On the announcement of a second Catch a Crucian Month and photo competition in June of this year Martin Salter said: “This delightful event went down really well last year and it’s great that Bait-Tech and Angling Direct are happy to continue their generous sponsorship. We are making some changes to the categories to offer a new prize for the best short, homemade video capturing the charm of crucian fishing.
You don’t have to have a fantastic camera to take a great crucian photo, so whether you have a fancy SLR camera or just an old compact, or maybe a smartphone you have every chance of winning the competition. The most important thing about a good photo is the composition so we asked Award Winning filmmaker and photographer Hugh Miles to give us some tips on taking the perfect snap.
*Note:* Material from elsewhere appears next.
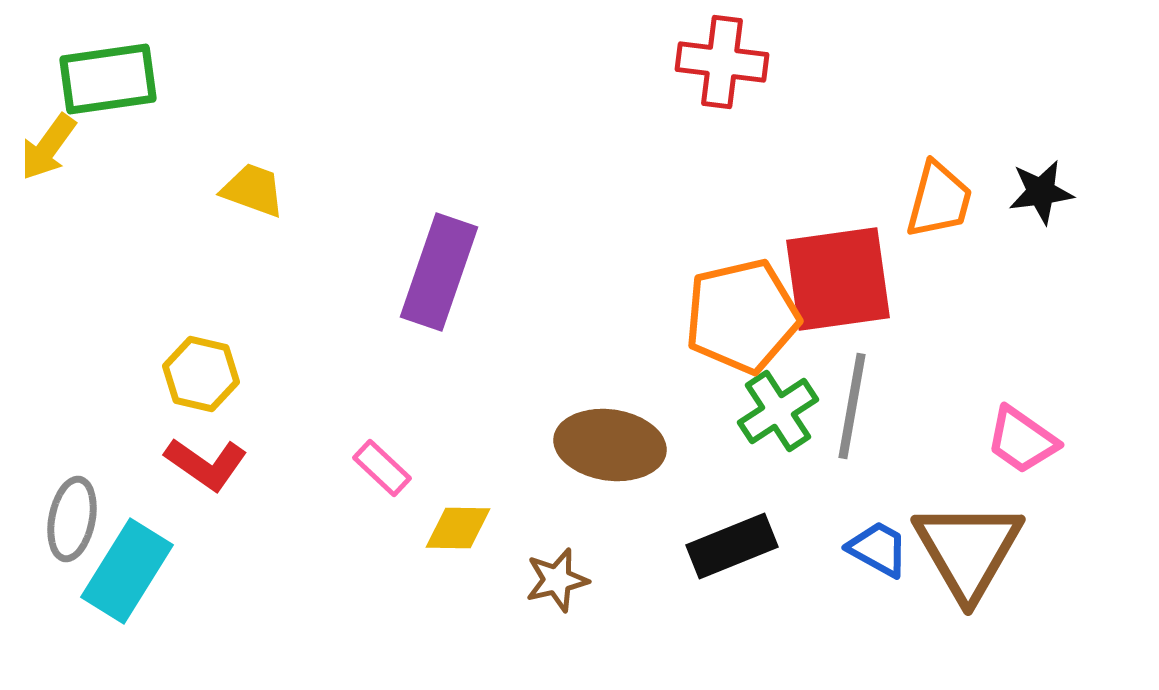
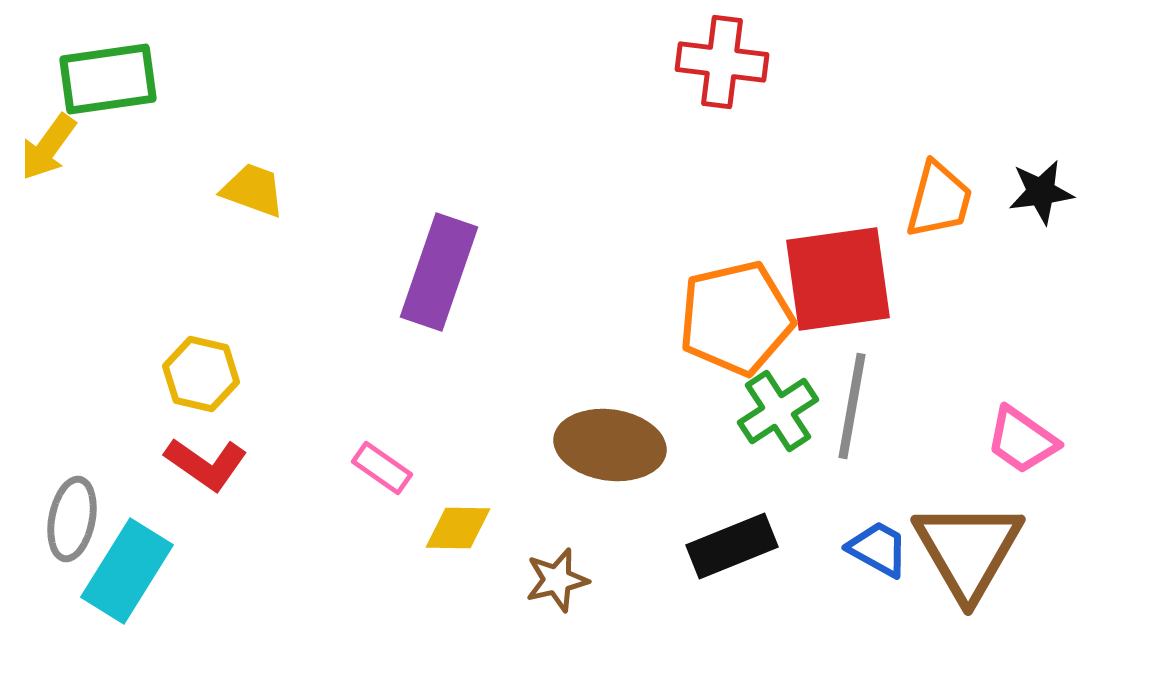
orange pentagon: moved 6 px left, 2 px down
pink rectangle: rotated 8 degrees counterclockwise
1 – favour the fish rather than the angler in compositions. Crucians will always be more beautiful than you. Make sure it is a true crucian that you are taking a photo of by using the Crucian ID guide on the Angling Trust website HERE
2 – try to ensure the background behind the fish is uncluttered. Too many pictures ignore the background and spoil it completely. What is behind is as important as the foreground.
3 – beware the ‘banana-finger syndrome’. Everyone notices if you try to make the fish appear bigger by pushing it towards the camera.
Here are a couple of extra tips if your photography knowledge extends further than just clicking the button !
4 – use a wide-angle lens so that both fish and its’ habitat can be included in the same picture. Two for the price of one.
5 – try back-light with fill in flash. It can make the crucian’s fins glow. Or try to use cross-light so those golden scales are enhanced like medallions.